Statements in this press release that are not statements of historical or current fact constitute “forward-looking statements” within the meaning of applicable securities laws. These forward-looking statements involve known and unknown risks, uncertainties and other unknown factors that could cause Neptune’s actual results to differ materially from historical results or any future results expressed or implied by these forward-looking statements. In addition to statements that explicitly describe such risks and uncertainties, readers are encouraged to consider statements labeled with the terms “believes”, “believes”, “expects”, “intends”, “projects”. , “anticipate”, “will”, “should” or “plan” to be uncertain and forward-looking. Forward-looking statements relate to future events or future performance and reflect management’s expectations or beliefs regarding future events, including, but not limited to, statements regarding: the timing and outcome of the transaction; the anticipated benefits of the Transaction for the parties; the impact of the Transaction on the Company. With respect to forward-looking statements and information regarding the expected benefits and the completion of the Transaction and the expected timing of the completion of the Transaction, the Company has provided such statements and information based on certain assumptions which it believes to be reasonable. at the moment. . Although the Company believes that the assumptions and factors used in preparing any forward-looking information or forward-looking statements contained in this press release are reasonable, undue reliance should not be placed on such information and no assurance can be given that such events will occur within the time disclosed or not at all. The forward-looking statements and information included in this press release are made as of the date of this press release, and the Company undertakes no obligation to publicly update such forward-looking information or forward-looking information to reflect new information, subsequent events or otherwise, except as required by applicable securities laws.

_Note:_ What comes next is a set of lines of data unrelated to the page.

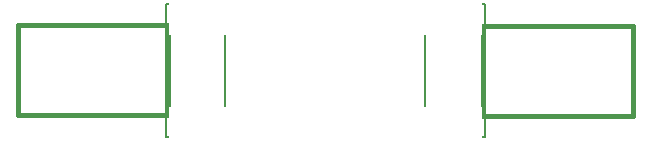
<source format=gbo>
G04 #@! TF.FileFunction,Legend,Bot*
%FSLAX46Y46*%
G04 Gerber Fmt 4.6, Leading zero omitted, Abs format (unit mm)*
G04 Created by KiCad (PCBNEW (2016-03-18 BZR 6629)-product) date Sa 16 Apr 2016 02:00:58 CEST*
%MOMM*%
G01*
G04 APERTURE LIST*
%ADD10C,0.100000*%
%ADD11C,0.150000*%
%ADD12C,0.381000*%
%ADD13O,2.000000X2.000000*%
%ADD14C,1.850000*%
%ADD15C,2.000000*%
%ADD16R,4.972000X2.813000*%
%ADD17R,2.127200X2.432000*%
%ADD18O,2.127200X2.432000*%
%ADD19R,2.432000X2.432000*%
%ADD20O,2.432000X2.432000*%
G04 APERTURE END LIST*
D10*
D11*
X148440000Y-90920000D02*
X148540000Y-90920000D01*
X148540000Y-90920000D02*
X153440000Y-90920000D01*
X153440000Y-90920000D02*
X153440000Y-102120000D01*
X153440000Y-102120000D02*
X148440000Y-102120000D01*
X148440000Y-102120000D02*
X148440000Y-90920000D01*
D12*
X148590000Y-92654600D02*
X148590000Y-100274600D01*
X148590000Y-100274600D02*
X135890000Y-100274600D01*
X135890000Y-100274600D02*
X135890000Y-92654600D01*
X135890000Y-92654600D02*
X148590000Y-92654600D01*
D11*
X175410000Y-102120000D02*
X175310000Y-102120000D01*
X175310000Y-102120000D02*
X170410000Y-102120000D01*
X170410000Y-102120000D02*
X170410000Y-90920000D01*
X170410000Y-90920000D02*
X175410000Y-90920000D01*
X175410000Y-90920000D02*
X175410000Y-102120000D01*
D12*
X175260000Y-100385400D02*
X175260000Y-92765400D01*
X175260000Y-92765400D02*
X187960000Y-92765400D01*
X187960000Y-92765400D02*
X187960000Y-100385400D01*
X187960000Y-100385400D02*
X175260000Y-100385400D01*
%LPC*%
D13*
X150350000Y-148900000D03*
X150350000Y-151440000D03*
X150350000Y-153980000D03*
X150350000Y-156520000D03*
X150350000Y-159060000D03*
X157970000Y-159060000D03*
X157970000Y-156520000D03*
X157970000Y-153980000D03*
X157970000Y-151440000D03*
X157970000Y-148900000D03*
D14*
X170180000Y-124160000D03*
X172720000Y-125430000D03*
X170180000Y-126700000D03*
X172720000Y-127970000D03*
X170180000Y-129240000D03*
X172720000Y-130510000D03*
X170180000Y-131780000D03*
X172720000Y-133050000D03*
X170180000Y-134320000D03*
X172720000Y-135590000D03*
D15*
X171980000Y-122760000D03*
D16*
X151140000Y-92120000D03*
X151140000Y-100920000D03*
X172710000Y-100920000D03*
X172710000Y-92120000D03*
D13*
X160350000Y-148900000D03*
X160350000Y-151440000D03*
X160350000Y-153980000D03*
X160350000Y-156520000D03*
X160350000Y-159060000D03*
X167970000Y-159060000D03*
X167970000Y-156520000D03*
X167970000Y-153980000D03*
X167970000Y-151440000D03*
X167970000Y-148900000D03*
D17*
X165400000Y-164850000D03*
D18*
X162860000Y-164850000D03*
X160320000Y-164850000D03*
X157780000Y-164850000D03*
D19*
X170150000Y-119775000D03*
D20*
X172690000Y-119775000D03*
M02*

</source>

There can be no assurance that the transaction will occur, or that it will occur on the terms and conditions contemplated in this press release. The Transaction could be modified, restructured or terminated. Actual results could differ materially from those currently anticipated due to a number of factors and risks. The transaction cannot be completed until the required regulatory approval has been obtained.
Readers are cautioned not to place undue reliance on these forward-looking statements, which speak only as of the date of this press release. The forward-looking statements contained in this press release are expressly qualified in their entirety by this cautionary statement and the “Cautionary Note Concerning Forward-Looking Information” section contained in Neptune’s most recent Annual Information Form, which also forms part of Neptune’s most recent Annual Report. Neptune on Form 40-F, which is available on SEDAR at www.sedar.com, on EDGAR at www.sec.gov/edgar.shtml. All forward-looking statements contained in this press release are made as of the date of this press release. Neptune does not undertake to update these forward-looking statements, whether as a result of new information, future events or otherwise, except as required by law.